It’s hard to beat asters when it comes to sheer beauty, and growing asters in containers is a cinch as long as you meet all the plant’s growing conditions. What better way to brighten up a deck or patio when most flowers are winding down for the season? Let’s explore how to grow asters in containers.
Aster Container Growing
Use a container with plenty of space for the roots to grow. However, avoid overly large containers, as a large amount of potting mix holds excess water that may result in root rot. It’s always better to repot when the plant outgrows its container.

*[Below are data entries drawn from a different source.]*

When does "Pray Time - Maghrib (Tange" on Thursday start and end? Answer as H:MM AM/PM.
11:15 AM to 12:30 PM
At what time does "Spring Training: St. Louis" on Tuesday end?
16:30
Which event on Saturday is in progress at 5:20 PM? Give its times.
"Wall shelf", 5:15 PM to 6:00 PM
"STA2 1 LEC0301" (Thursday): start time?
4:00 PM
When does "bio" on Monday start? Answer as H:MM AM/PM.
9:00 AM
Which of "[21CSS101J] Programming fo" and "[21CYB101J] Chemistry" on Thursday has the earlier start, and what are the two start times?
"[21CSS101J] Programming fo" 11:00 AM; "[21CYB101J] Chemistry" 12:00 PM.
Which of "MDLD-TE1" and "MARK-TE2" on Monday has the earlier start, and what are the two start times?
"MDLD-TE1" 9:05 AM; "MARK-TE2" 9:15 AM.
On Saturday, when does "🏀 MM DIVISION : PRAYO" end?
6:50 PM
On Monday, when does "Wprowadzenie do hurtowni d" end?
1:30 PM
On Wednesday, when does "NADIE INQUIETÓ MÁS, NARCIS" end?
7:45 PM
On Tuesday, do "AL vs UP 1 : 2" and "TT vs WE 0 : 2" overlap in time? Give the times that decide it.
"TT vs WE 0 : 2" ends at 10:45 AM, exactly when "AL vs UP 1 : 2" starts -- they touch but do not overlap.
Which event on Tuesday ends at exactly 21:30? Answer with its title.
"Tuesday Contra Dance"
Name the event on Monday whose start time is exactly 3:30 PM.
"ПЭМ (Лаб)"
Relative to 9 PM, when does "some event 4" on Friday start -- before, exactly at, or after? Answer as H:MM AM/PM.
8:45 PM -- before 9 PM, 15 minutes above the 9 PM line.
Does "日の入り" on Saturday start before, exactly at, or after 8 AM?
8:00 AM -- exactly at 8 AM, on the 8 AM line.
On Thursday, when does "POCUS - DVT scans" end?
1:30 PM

Be sure the container has at least one drainage hole in the bottom. Cover the hole with mesh or a paper coffee filter to prevent loss of potting mix through the hole.
Fill the container with a lightweight commercial potting mix. Never use garden soil, which compacts and doesn’t allow free passage of water and nutrients.
Water asters immediately after planting.
Place the container where the asters are exposed to six to eight hours of full sunlight per day.
Aster Care for Containers
Check the container daily during warm weather and water as needed to keep the soil moist, but never soggy. Keep in mind that asters prefer soil a little on the dry side. A 1 to 2 inch (2.5 to 5 cm.) layer of mulch will help with moisture retention.
Feed asters monthly throughout the growing season. Alternatively, mix a small amount of slow-release fertilizer into the potting mix at planting time.
Remove spent blooms as soon as they wilt. Otherwise, the plant will go to seed and blooming will rapidly decrease.
Watch for pests, such as spider mites and aphids. Both are easily controlled by using an insecticidal soap spray. However, never spray the plants on hot days, or when the sun is directly on the plant.